#### Exercise passage:
################

In detail, within the structure of a fmp4 segment, the timestamp of a video segment is stored in BaseMediaDecodeTime field of the TRAF box (inside MOOF box). The timescale is stored in the SIDX box. To extract and re-inject timestamps and timescales, I wrote an utility library, media_utils.
Finally, we need to update the HLS master playlist and generate the variant playlist for the annotated video rendition. First, the detection target rendition included in the original master playlist should be removed. During video packaging, Shaka packager includes detection target rendition in the master playlist because it cannot distinguish the detection target output rendition from main output renditions. However, we cannot leave detection target output rendition in the master playlist because that rendition with annotated video should not considered as a candidate for HLS Adaptive BitRate (ABR) switching. So it's detector thread's job to remove detection target rendition from the master playlist. Second, as mentioned, the original detection target variant playlist cannot be uploaded to cloud storage and be live-streamed directly, because of the video segments in the playlist have not gone through object detection and been annotated yet. Instead, the detector thread needs to create a new annotated playlist and adds an annotated video segment to the playlist only after it finishes all the detection processing. The annotated playlist is updated for every video segment.
The variant playlist url of the annotated video output is always formatted as follows,
http://[base_url]/video_[detection_target_output_bitrate]/playlist_detected.m3u8
For example, https://bzhang-test-bucket-public.s3.us-east-1.amazonaws.com/output_efa8d130-a969-4139-b899-afa16115c473/video_150k/playlist_detected.m3u8.

################

#### Dataset content:
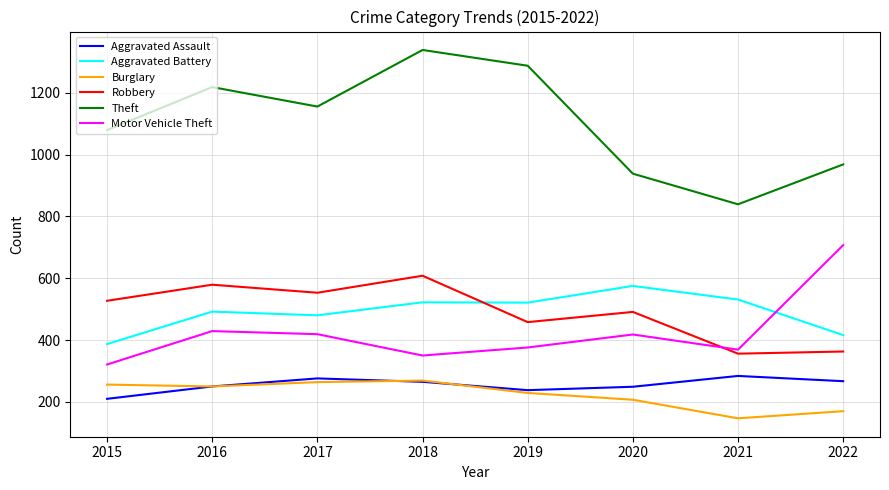

Which series changed the most between 2015 and 2017?

Motor Vehicle Theft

################

#### Prompt 1:
Rewrite the paragraph of the HLS playlist passage that begins "Finally, we need to update the HLS master playlist" as a short bulleted list that keeps its main facts.
#### Prompt 2:
According to the HLS playlist passage, in which box of an fmp4 segment is the timescale stored?

#### Exercise answer 1:
- The HLS master playlist must be updated, and a variant playlist must be generated for the annotated video rendition.
- First, the detection target rendition must be removed from the original master playlist. Shaka packager adds it during packaging because it cannot tell it apart from the main output renditions.
- That rendition carries annotated video and must not be a candidate for HLS Adaptive BitRate (ABR) switching, so the detector thread removes it from the master playlist.
- Second, the original detection target variant playlist cannot be uploaded to cloud storage and live-streamed directly, because its video segments have not yet gone through object detection and annotation.
- Instead, the detector thread creates a new annotated playlist. It adds each annotated video segment only after all detection processing for that segment is finished.
- The annotated playlist is updated for every video segment.

#### Exercise answer 2:
The SIDX box.